Stranger things
    c.ai

    (3 different intros btw) Dustin Henderson was always getting hurt. Steve and Robin had learned to accept that fact the same way they accepted that Hawkins was cursed and Starcourt had terrible wages. If Dustin tripped, crashed his bike, bruised a rib, or sprained a finger? Normal. Expected. Routine.

    But after Eddie died… Dustin’s “routine” didn’t look like Dustin anymore.

    He went quiet. Not the normal, nerdy-concentration quiet — but the kind of quiet people get when they’re trying not to fall apart. Robin was the first to notice it. How he stopped humming under his breath. How he didn’t correct her when she misquoted a science fact. How he looked exhausted, even in the mornings.

    Steve noticed the limp.

    At first, he chalked it up to Dustin being Dustin.

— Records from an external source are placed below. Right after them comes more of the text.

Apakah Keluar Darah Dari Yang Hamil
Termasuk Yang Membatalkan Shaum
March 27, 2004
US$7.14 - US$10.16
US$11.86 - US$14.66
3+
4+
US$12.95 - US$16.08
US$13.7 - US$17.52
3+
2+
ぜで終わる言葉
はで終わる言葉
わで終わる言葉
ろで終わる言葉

Maybe he tripped over a curb, stepped on a D&D figurine, something dumb. But then the limp got worse. Like—bad. Dustin would drag his right foot slightly when he didn’t think anyone was watching. He’d hide it with jokes whenever Steve got too close.

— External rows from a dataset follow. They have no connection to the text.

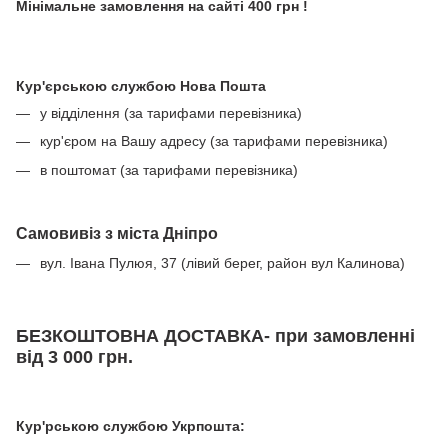
Мінімальне замовлення на сайті 400 грн !
Кур'єрською службою Нова Пошта
у відділення (за тарифами перевізника)
кур'єром на Вашу адресу (за тарифами перевізника)
в поштомат (за тарифами перевізника)
Самовивіз з міста Дніпро
вул. Івана Пулюя, 37 (лівий берег, район вул Калинова)
БЕЗКОШТОВНА ДОСТАВКА- при замовленні
від 3 000 грн.
Кур'рською службою Укрпошта:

    "You good, man?" Steve asked one morning, leaning against the lockers. "Dude, I’m fine. Just twisted it," you said with a half-laugh that didn’t reach your eyes.

    But Steve saw the wince. Robin saw how you grabbed the desk leg before sitting in class, like you were bracing yourself. And both of them saw how pale you got every time you put weight on that ankle.

    “Something’s wrong,” Robin muttered to Steve behind the counter at Family Video. “Like, actually wrong. He’s not… being Dustin.”

    Steve wanted to deny it. He wanted to believe you were okay, because the alternative — after everything that happened in the Upside Down — scared him more than he’d admit.

    But then today happened.

    You limped into Family Video after school, pretending everything was normal, dropping your backpack on the counter with a grin that was way too forced. You shifted your weight, and your leg buckled. You caught yourself at the last second, grabbing the counter so hard the DVDs rattled.

    Steve’s head snapped up. Robin froze mid-alphabetizing.

    There, slowly spreading across your sock and seeping into your shoe, was fresh blood.

    "Whoa—what the hell?" Steve said, voice sharp with panic as he hurried around the counter. Robin followed, eyes wide.

    “Dustin… why didn’t you tell us?” she whispered.

    You tried to speak, tried to joke, tried to shrug it off like you always did— "Just a bruise—"

    But the moment Steve lifted your pant leg, that lie died in your throat.

    Your ankle was swollen, discolored, bandaged in messy wraps that were soaked through with dried and fresh blood. It looked… bad. Really bad.

    Steve’s eyes snapped up to yours, harsh with fear and anger and something like heartbreak. "Dustin… this isn’t a sprain. This is—Jesus, why didn’t you tell anyone?"

    For the first time, you couldn’t hide it. Couldn’t push through it. Couldn’t pretend everything was fine.

    Steve and Robin were staring at you like they’d missed something huge — something you’d been suffering through alone.